Ma è possibile difendersi dalla violenza digitale? La risposta è sicuramente sì. Dopo una prima fase più complessa, le piattaforme social hanno alzato muri importanti contro la diffusioni di certi contenuti, impiegando team ad hoc e implementando algoritmi basati sull'intelligenza artificiale che puntano a bloccarne la diffusione sul nascere. A confermarcelo è un portavoce di Facebook, che ci ha spiegato l'evoluzione tecnologica: «Per proteggere le vittime, - ha detto al Sole24Ore - per lungo tempo la nostra politica è stata quella di rimuovere le immagini intime non consensuali quando ci vengono segnalate e negli ultimi anni abbiamo usato la tecnologia del photo-matching per evitare che vengano condivise nuovamente. Grazie all'apprendimento automatico e all'intelligenza artificiale, ora siamo in grado di rilevare in modo proattivo immagini o video che vengono condivisi senza autorizzazione su Facebook e Instagram». Ovviamente, dopo la l'allarme lanciato dai sistemi intelligenti, il contenuto viene passato al vaglio da un apposito team, e «se un'immagine o un video viola i nostri Standard della Comunità, lo rimuoviamo e nella maggior parte dei casi disabilitiamo anche gli account che condividono contenuti intimi senza autorizzazione».

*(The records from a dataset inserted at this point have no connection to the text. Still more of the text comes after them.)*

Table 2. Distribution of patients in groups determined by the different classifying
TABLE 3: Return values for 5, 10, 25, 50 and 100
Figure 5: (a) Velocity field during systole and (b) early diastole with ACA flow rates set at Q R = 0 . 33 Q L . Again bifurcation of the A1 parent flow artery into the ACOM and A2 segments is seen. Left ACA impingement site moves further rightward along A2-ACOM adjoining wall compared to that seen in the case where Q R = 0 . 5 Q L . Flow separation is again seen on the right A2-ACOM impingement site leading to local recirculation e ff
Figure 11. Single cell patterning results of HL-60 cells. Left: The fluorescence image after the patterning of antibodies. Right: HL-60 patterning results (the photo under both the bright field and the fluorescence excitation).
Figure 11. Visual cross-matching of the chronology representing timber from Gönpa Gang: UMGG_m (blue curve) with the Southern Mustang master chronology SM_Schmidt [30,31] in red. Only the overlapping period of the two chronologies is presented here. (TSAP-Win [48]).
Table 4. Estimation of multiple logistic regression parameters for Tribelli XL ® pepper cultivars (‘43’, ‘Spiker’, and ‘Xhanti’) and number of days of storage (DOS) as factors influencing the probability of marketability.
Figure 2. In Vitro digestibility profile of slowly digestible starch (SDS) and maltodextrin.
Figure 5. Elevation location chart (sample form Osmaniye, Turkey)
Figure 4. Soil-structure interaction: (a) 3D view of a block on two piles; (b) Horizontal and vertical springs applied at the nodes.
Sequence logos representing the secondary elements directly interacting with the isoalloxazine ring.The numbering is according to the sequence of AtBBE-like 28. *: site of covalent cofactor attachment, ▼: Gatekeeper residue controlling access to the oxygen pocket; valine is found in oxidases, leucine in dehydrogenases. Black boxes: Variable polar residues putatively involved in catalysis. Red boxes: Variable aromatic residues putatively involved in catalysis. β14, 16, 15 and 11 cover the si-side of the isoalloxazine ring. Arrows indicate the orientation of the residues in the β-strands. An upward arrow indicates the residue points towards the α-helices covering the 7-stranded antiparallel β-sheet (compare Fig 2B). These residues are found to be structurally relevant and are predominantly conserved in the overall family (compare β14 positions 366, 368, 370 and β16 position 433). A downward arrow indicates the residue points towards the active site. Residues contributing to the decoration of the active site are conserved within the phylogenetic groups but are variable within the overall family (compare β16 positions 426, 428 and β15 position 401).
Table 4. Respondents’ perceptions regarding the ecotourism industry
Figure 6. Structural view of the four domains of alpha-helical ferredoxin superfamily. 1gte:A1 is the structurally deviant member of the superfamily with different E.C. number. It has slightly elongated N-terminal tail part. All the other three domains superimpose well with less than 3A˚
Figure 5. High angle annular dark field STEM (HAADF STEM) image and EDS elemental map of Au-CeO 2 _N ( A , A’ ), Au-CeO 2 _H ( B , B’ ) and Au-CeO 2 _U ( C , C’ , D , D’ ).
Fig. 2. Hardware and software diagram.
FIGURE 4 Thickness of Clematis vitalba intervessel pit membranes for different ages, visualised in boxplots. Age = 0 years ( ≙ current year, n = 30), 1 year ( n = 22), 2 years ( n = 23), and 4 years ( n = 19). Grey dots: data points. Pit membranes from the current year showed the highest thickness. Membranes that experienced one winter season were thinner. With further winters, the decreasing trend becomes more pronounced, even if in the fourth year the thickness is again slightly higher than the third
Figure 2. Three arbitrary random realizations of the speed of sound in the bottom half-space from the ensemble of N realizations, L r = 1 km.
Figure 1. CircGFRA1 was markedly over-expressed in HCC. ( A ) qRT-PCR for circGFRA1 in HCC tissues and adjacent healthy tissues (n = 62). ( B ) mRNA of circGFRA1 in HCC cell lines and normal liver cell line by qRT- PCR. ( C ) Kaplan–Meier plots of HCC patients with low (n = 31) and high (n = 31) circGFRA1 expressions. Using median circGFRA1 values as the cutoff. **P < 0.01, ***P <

Facebook e Instagram hanno anche istituito un programma pilota gestito in collaborazione con le organizzazioni a sostegno delle vittime. Questo programma offre alle persone un'opzione di emergenza per inviare proattivamente e in modo sicuro a Facebook una foto che temono possa essere diffusa: «per impedire che la foto venga condivisa sulla nostra piattaforma, creiamo un'impronta digitale di quell'immagine». Allo stesso tempo, è nata l’area “Non senza il mio consenso”, un centro di supporto alle vittime inglobato nel Safety Center del social network. Qui le vittime troveranno organizzazioni e risorse che possono offrire loro sostegno, compresi gli strumenti da utilizzare per rimuovere il contenuto dalla piattaforma e impedirne l'ulteriore condivisione. «Nei prossimi mesi – fanno sapere da Facebook - svilupperemo un kit di strumenti di supporto alle vittime per fornire maggiori informazioni con un sostegno locale. Creeremo questo kit in collaborazione con la Revenge Porn Helpline (Regno Unito), la Cyber Civil Rights Initiative (USA), la Digital Rights Foundation (Pakistan), la SaferNet (Brasile) e il professor Lee Ji-yeon (Corea del Sud)». Di fianco a queste opzioni, rimane assolutamente prioritaria – per le vittime – la denuncia presso la Polizia Postale.

Incognita WhatsApp.

In tutto questo scenario, rimane un'incognita ancora enorme: WhatsApp. La piattaforma di messaggistica istantanea più importante al mondo funziona con tecnologia end to end. Un metodo molto performante, in fatto di sicurezza delle chat, poiché rende pressoché impossibile entrare in una conversazione fra due utenti. E non è un caso che le forze di polizia di mezzo mondo e alcuni governi siano molto critici nei confronti dell'applicazione. La diffusione di contenuti misogini su WhatsApp è più semplice che altrove. E per porvi rimedio, Facebook (che di WhatsApp è proprietaria), ha studiato alcuni cambiamenti, come il limite ai messaggi inoltrati (solo 5 inoltri per volta). Inoltre sta lavorando, anche in questo caso, ad algoritmi intelligenti che possano bloccare l'invio di alcuni contenuti sul nascere. Ma la strada sembra ancora lunga. Per le vittime, in questo caso, la prima arma di difesa è una denuncia immediata alla Polizia Postale.